Promosi Jalur Mudik Pantura Jawa Makin Adem Berkat Trembesi

Gaji yang diterima Eko dkk setiap bulan Rp500.000. Para pekerja risiko tinggi di Damkar Sragen sampai saat ini juga belum dibekali asuransi. Ketika berjuang menjinakkan api, mereka hanya menggunakan pakaian dinas yang terbuat dari bahan katun, bukan baju tahan api yang memang tak tersedia. Mereka juga menggunakan sepatu boot dan membekali diri dengan helm yang mereka bawa dari rumah.

Ekspedisi Mudik 2024

Meskipun dihimpit kebutuhan hidup yang setiap hari harganya semakin menjulang, ayah satu anak ini mengaku pasrah pada nasib kesejahteraan petugas damkar di tempatnya mencari nafkah. Dirinya berprinsip kerja sosial yang dikerjakannya saat ini akan menuai hasil pahala.

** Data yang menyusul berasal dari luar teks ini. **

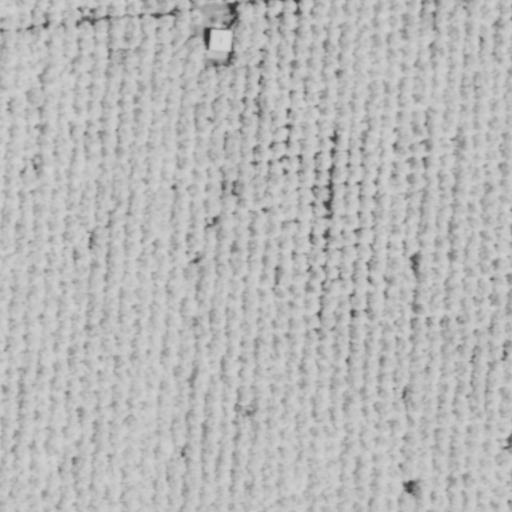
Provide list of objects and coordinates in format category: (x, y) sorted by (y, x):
building: (214, 40)
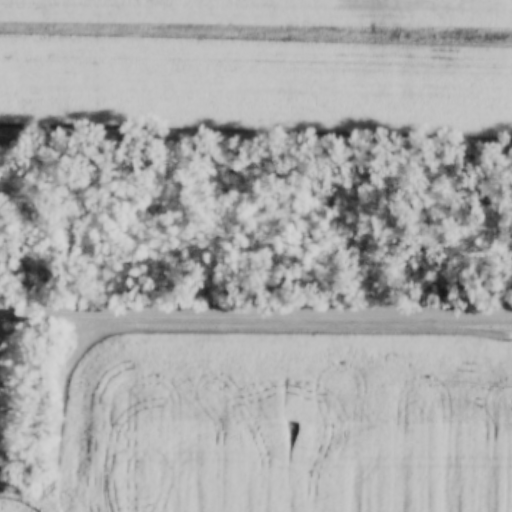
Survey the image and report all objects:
road: (256, 312)
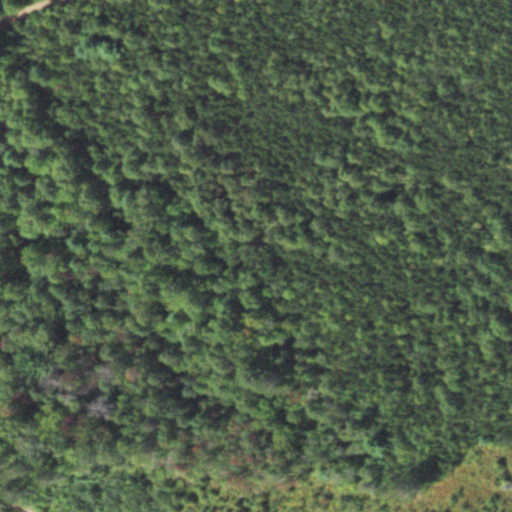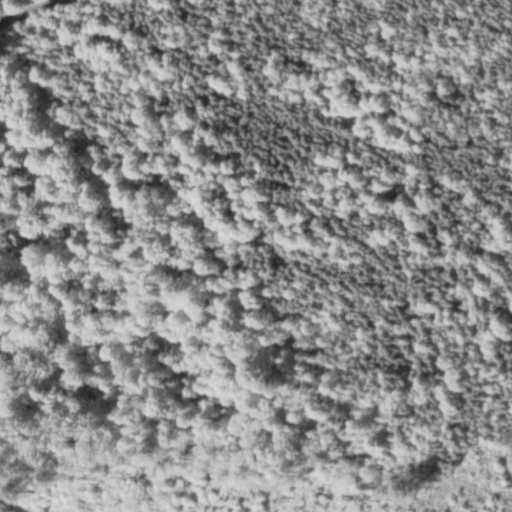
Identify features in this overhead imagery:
road: (26, 10)
road: (23, 503)
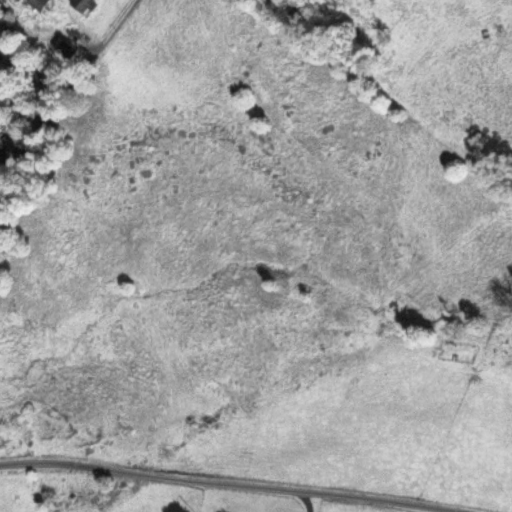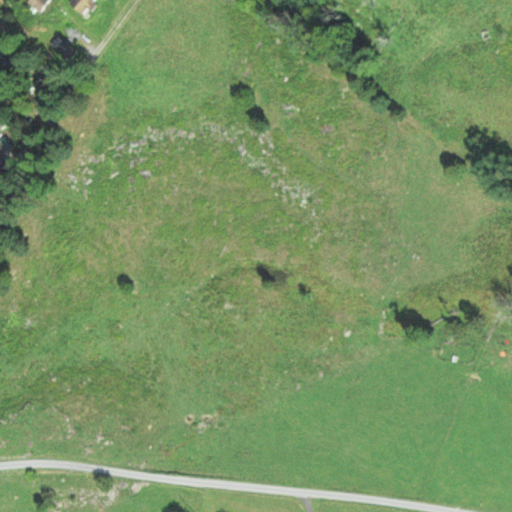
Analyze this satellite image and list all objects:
building: (82, 6)
road: (65, 89)
road: (227, 483)
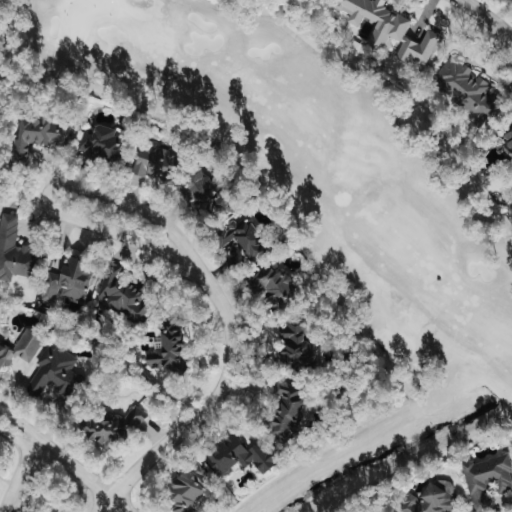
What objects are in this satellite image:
road: (484, 20)
building: (390, 30)
building: (465, 86)
road: (386, 94)
building: (47, 131)
building: (507, 135)
building: (104, 141)
park: (335, 143)
building: (167, 163)
road: (48, 188)
building: (219, 194)
building: (259, 238)
building: (20, 251)
building: (74, 281)
building: (282, 286)
building: (127, 294)
building: (300, 343)
building: (21, 347)
building: (57, 371)
road: (214, 401)
building: (297, 403)
building: (127, 426)
road: (30, 438)
building: (248, 455)
road: (79, 476)
building: (487, 478)
building: (194, 490)
building: (428, 497)
road: (18, 510)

“Kalau dipikir-pikir pekerjaan saya mengharukan. Tapi saya memilih untuk tersenyum. Kalau kesejahteraan diperbaiki ya syukur, kalau tidak ya sudah. Yang penting hubungan dengan rekan kerja baik, pelayanan baik, kalau soal uang masih bisa dicari,” paparnya saat ditemui Solopos.com di Pos Damkar Gemolong. Untuk menyiasati gajinya yang cekak, Eko memilih membawa bekal makanan yang sudah disiapkan istrinya saat bertugas. “Ini namanya prihatin. Rumah saya di Nguwer, butuh bensin banyak kalau ke sini. Biar irit saya bawa makanan sendiri untuk pagi dan siang. Kalau malam tidak punya uang, saya tahan dengan tiduran sambil menunggu panggilan tugas. Kalau ada uang ya jajan,” jelasnya.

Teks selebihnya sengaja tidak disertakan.